Чаще других на озере я общалась с мальчиками Гастевыми. Их было трое. Почти взрослый серьезный Петя мне очень нравился, но не так, чтобы этого стесняться, а просто. Он потом погиб на фронте. Средний — Ляська — был чуть старше меня, и все детство и юность я самоуверенно полагала, что он в меня влюблен, но, может, так и было. Его арестовали в 1941-м, и потом я встретилась с ним только году в шестидесятом — у каждого была своя жизнь, и встречи почти не получилось. Он теперь пишет серьезные, настоящие книги по искусству. Когда я их читаю, то как-то странно и неопределенно ощущаю в них прежнего Ляську. Младший был Юрка. Он тогда был совсем маленький, на год младше нашего Егорки. А теперь где-то, как говорят на нынешнем сленге, «за бугром».
Летом 1938 года я — уже «странная сирота»[3]
— иногда ездила на дачу к Гастевым. Спали в саду. Петя и Ляська под елками, я — в нескольких метрах от них под большой, как шатер, яблоней. Юрка по вечерам ныл: «Хочу спать с Люсей». Старшие смеялись. И всем попадало от бабушки — как и у нас, в их доме бабушка была главной. А их отца — поэта Алексея Гастева — арестовали осенью 1938 года.Потом, усталая, я возвращалась. Опять мимо болота, через сосновый бор и дальше по темному еловому лесу, в котором уже пропали все дневные звуки. Только вдруг доносится призыв горна. В лесу он не складывается в привычное «бери ложку, бери вилку», а звучит чисто, красиво, таинственно. Как будто зовет не в столовую, а куда-то далеко, к чему-то непонятно счастливому. И уже видно дачу, не всю, а только лампочку на веранде, а потом Ольгу Андреевну, накрывающую на стол. Можно пробраться через дырку забора в лагерь и идти вместе с другими на ужин, а потом сидеть у костра. Можно в дом, за стол и потом в угол тахты — с книжкой. А можно еще побродить вдоль насыпи железной дороги, вдыхая теплый, особенный, вкусно-горелый «железнодорожный» запах. Или на станцию, где продают мороженое. Выбор никем не указан. Свобода!

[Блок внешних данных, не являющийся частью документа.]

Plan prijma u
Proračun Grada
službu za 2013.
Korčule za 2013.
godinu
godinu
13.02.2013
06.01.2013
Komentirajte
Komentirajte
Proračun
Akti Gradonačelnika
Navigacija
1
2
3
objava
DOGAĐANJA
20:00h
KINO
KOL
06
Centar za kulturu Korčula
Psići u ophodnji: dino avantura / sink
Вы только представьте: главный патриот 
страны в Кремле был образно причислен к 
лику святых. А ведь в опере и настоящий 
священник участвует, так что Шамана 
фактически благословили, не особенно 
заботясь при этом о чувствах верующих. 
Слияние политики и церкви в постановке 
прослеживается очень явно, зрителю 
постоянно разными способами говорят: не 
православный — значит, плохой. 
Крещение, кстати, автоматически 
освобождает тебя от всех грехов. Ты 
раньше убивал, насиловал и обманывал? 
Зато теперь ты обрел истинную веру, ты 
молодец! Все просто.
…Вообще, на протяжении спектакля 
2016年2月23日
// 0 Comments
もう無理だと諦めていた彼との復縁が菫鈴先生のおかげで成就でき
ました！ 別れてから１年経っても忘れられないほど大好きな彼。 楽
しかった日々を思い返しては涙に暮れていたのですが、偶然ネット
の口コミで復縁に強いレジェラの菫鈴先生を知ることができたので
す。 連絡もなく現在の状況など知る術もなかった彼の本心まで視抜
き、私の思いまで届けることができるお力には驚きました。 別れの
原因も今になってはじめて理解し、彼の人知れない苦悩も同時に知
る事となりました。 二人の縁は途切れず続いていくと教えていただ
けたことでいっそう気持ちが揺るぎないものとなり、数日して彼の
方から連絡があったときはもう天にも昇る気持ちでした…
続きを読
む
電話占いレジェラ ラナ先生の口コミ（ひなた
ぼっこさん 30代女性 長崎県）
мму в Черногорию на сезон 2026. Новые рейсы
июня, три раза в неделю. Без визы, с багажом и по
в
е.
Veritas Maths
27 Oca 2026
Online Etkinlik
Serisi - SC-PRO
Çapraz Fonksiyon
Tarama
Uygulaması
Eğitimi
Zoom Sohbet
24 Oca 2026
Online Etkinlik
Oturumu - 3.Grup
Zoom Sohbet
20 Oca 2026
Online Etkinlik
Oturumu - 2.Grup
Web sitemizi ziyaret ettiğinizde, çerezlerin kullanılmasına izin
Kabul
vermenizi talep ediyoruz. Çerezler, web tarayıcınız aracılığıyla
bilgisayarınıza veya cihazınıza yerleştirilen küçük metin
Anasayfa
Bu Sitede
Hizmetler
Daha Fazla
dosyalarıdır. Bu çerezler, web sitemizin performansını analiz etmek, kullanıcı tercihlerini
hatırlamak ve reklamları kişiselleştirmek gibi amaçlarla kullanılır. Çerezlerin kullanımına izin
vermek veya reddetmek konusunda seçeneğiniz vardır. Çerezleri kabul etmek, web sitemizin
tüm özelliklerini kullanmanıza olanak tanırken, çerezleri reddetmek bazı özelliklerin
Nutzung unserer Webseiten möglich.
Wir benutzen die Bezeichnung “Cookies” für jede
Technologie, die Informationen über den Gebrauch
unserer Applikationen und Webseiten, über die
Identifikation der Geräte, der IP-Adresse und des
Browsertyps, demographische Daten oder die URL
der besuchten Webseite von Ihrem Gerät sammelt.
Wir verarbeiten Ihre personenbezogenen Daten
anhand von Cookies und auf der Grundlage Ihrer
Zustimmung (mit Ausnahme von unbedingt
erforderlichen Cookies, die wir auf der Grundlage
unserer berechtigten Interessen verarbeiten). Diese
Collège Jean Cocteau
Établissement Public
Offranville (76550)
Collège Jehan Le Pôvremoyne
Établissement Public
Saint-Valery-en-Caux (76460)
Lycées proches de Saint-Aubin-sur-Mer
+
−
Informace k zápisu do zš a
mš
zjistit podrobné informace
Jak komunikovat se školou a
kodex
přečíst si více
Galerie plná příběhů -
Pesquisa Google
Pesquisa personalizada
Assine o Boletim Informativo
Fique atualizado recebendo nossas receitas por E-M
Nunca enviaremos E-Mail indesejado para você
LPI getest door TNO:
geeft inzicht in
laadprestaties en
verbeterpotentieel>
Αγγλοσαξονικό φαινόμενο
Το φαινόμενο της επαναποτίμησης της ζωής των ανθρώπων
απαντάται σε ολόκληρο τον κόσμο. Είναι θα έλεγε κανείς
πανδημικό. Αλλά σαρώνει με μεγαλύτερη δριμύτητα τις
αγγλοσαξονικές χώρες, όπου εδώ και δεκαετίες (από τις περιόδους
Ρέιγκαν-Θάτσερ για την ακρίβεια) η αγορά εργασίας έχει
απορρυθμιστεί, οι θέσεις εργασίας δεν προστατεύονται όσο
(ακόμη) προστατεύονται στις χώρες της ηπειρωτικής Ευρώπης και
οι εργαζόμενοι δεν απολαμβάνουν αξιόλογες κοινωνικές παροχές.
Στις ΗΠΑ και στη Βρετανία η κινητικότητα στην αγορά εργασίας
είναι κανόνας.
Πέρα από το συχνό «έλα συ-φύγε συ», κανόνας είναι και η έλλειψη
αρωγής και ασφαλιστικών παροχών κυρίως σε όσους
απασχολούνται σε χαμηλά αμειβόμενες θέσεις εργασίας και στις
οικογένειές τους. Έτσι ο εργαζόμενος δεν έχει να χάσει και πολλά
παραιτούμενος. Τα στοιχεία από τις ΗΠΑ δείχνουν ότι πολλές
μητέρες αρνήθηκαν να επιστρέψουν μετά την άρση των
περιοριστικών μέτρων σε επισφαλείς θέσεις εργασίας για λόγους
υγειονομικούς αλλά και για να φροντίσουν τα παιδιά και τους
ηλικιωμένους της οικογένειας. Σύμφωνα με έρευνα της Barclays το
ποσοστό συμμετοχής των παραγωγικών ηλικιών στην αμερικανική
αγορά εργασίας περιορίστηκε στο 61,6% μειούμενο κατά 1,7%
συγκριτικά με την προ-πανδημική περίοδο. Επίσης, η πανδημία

Почему так бывает, что какое-то событие, вроде как не примечательное в ряду других, — не событие даже, а просто день, час, мгновение — запоминается навсегда, становится частью твоего бытия, биографией.
Я куда-то ездила со своего санпоезда, потом его догоняла. Северная холодная ночь — то ли Няндома, то ли Мюдьюга, ведь куда только мы не возили и где не собирали раненых! Пропахший войной и бедой полутемный станционный зал. Я, умирающая от желания спать — не сидя (я сижу на лавке), а вытянув ноги. Протянуть ноги! Засыпаю и просыпаюсь почти лежа — поджатые ноги на лавке, а голова на чьих-то коленях. Незнакомый, немолодой (по моим тогдашним меркам — все за тридцать были старые), усталый капитан грустно улыбается и говорит — колени-то его: «Выспалась?». Почему я помню эту Богом и всеми географиями забытую станцию, и свои затекшие ноги, и лицо этого человека?
Лето 1943-го где-то за Сызранью, недалеко от Волги. Подножка вагона, стук колес, глаза невольно жмурятся от солнца, за ухом и шее щекотно от собственных волос. Чувство счастья от движения, всего, что вокруг и в тебе. И опять это запах неповторимости. Только теперь он чуть горек от дыма паровоза, чуть сладок от перегретой травы и степной пыли.
Предвечерний час в Багдаде. Небо светлое, чуть серое, со слабым желтоватым блеском — час заката, хотя заката вроде как нет. На фоне неба разлаписто-экзотичные силуэты пальм. Откуда-то доносятся гудки авто, приглушенные густо пахнущим розами и олеандром воздухом. Грустно от пронзающего ощущения единственности этой минуты, ее неповторимости. И ничего не произошло, просто она осталась с тобой, в тебе.
Ленинград, Дворцовый мост. Надо мной ослепительно голубое небо, а по реке идут ослепительно белые льдины. Это сверканье надо мной и внизу на реке потом не раз приходило в мои сны. Опять не событие, ничто — одна память. Только в этот раз она несет в себе запах льда.
Август был жаркий, даже знойный, с частыми, внезапно набегающими ливнями, с грозами. Я, как помню себя, всегда любила грозу и ливень, летний, шумный, проливной. Две грозы из того лета запомнились на всю жизнь.